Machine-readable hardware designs
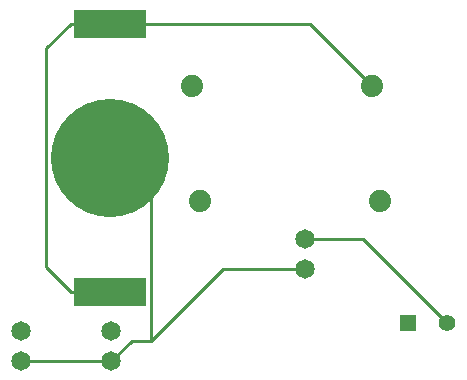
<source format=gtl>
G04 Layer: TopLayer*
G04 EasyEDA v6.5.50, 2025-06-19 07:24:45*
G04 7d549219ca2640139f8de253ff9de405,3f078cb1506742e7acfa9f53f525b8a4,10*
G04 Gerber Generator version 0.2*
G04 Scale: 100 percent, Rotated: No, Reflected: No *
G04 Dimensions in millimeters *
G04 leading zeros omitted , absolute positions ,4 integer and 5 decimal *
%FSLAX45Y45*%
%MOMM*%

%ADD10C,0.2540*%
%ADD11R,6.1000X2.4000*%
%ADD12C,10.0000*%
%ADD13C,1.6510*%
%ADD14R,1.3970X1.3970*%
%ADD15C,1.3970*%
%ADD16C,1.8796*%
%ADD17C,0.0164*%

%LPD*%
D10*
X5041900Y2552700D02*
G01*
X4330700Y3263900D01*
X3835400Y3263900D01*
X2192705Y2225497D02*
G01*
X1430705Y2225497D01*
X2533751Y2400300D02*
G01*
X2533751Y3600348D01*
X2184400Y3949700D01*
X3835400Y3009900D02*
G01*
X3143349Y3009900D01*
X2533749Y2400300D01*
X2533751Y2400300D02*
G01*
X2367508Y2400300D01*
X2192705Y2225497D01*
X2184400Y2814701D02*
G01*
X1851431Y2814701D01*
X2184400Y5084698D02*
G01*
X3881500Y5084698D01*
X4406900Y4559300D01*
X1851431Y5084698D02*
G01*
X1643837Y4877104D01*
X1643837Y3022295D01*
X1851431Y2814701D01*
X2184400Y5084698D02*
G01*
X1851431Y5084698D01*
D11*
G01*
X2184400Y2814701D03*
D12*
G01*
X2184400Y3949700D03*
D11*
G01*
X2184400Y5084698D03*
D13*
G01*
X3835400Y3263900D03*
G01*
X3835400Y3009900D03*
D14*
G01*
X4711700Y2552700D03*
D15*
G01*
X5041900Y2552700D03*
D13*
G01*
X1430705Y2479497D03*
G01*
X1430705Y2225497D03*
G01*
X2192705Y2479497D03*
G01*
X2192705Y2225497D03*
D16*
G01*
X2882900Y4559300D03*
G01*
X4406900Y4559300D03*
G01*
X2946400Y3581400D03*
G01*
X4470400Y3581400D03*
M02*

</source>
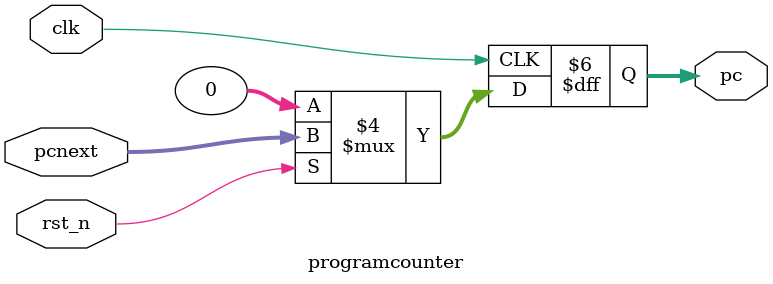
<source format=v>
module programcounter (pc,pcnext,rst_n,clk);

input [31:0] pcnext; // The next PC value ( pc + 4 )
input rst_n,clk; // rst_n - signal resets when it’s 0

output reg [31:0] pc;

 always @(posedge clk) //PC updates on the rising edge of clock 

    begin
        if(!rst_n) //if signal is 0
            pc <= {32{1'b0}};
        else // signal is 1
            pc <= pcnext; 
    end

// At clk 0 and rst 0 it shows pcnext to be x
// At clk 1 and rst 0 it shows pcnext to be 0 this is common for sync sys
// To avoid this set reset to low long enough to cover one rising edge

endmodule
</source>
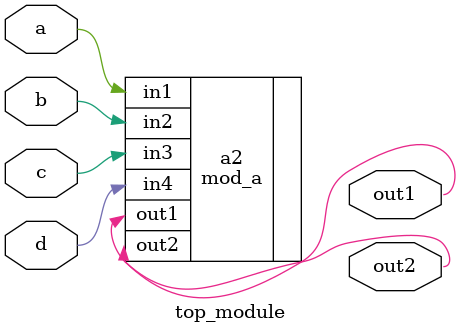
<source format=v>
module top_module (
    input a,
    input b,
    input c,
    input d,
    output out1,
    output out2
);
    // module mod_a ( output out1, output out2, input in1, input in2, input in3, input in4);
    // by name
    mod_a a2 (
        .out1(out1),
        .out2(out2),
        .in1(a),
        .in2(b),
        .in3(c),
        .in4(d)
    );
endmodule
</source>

Problem to solve: What number of lines in the records hold "signal"? Reply with that number alone.

Result below: 3